═══ GIVEN DATA ═══

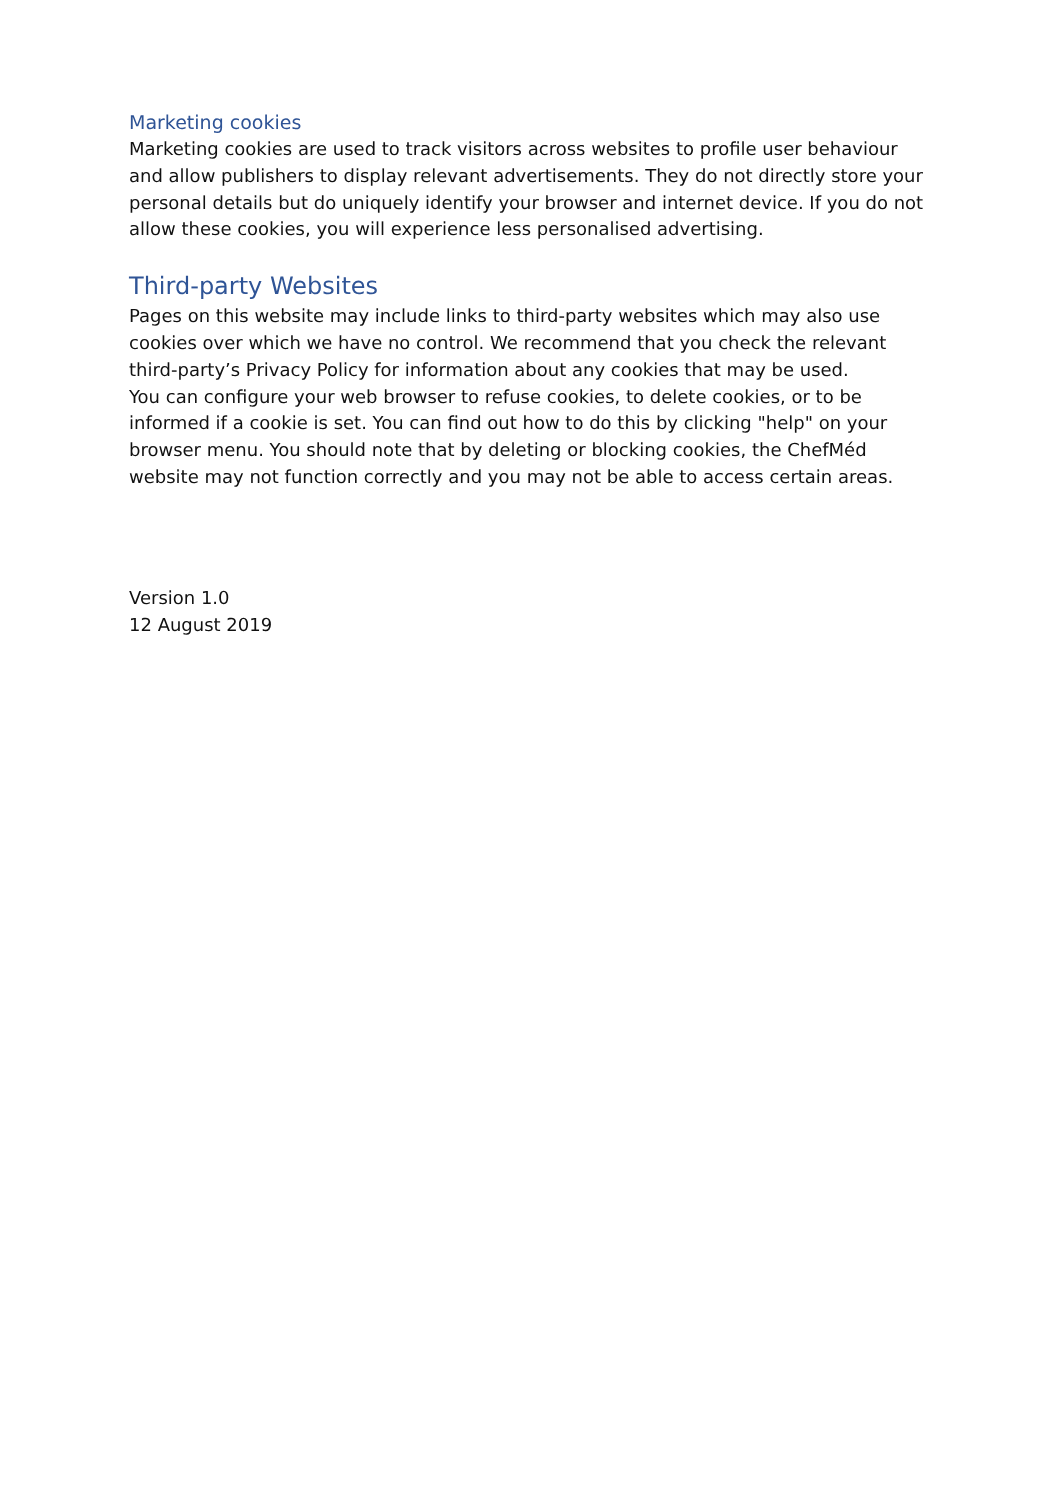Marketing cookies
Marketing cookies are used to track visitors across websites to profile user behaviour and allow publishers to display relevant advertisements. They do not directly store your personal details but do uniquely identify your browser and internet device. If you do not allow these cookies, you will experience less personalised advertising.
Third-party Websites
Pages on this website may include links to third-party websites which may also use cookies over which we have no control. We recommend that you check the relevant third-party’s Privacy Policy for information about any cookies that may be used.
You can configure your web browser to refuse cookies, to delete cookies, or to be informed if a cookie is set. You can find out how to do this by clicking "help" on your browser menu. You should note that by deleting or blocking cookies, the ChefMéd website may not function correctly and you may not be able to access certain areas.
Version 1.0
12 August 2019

═══

**ACTION ITEM**: Copy the listing word for word, excluding its pictures.

**RESPONSE TO THE EXERCISE**:
Marketing cookies
Marketing cookies are used to track visitors across websites to profile user behaviour and allow publishers to display relevant advertisements. They do not directly store your personal details but do uniquely identify your browser and internet device. If you do not allow these cookies, you will experience less personalised advertising.
Third-party Websites
Pages on this website may include links to third-party websites which may also use cookies over which we have no control. We recommend that you check the relevant third-party’s Privacy Policy for information about any cookies that may be used.
You can configure your web browser to refuse cookies, to delete cookies, or to be informed if a cookie is set. You can find out how to do this by clicking "help" on your browser menu. You should note that by deleting or blocking cookies, the ChefMéd website may not function correctly and you may not be able to access certain areas.
Version 1.0
12 August 2019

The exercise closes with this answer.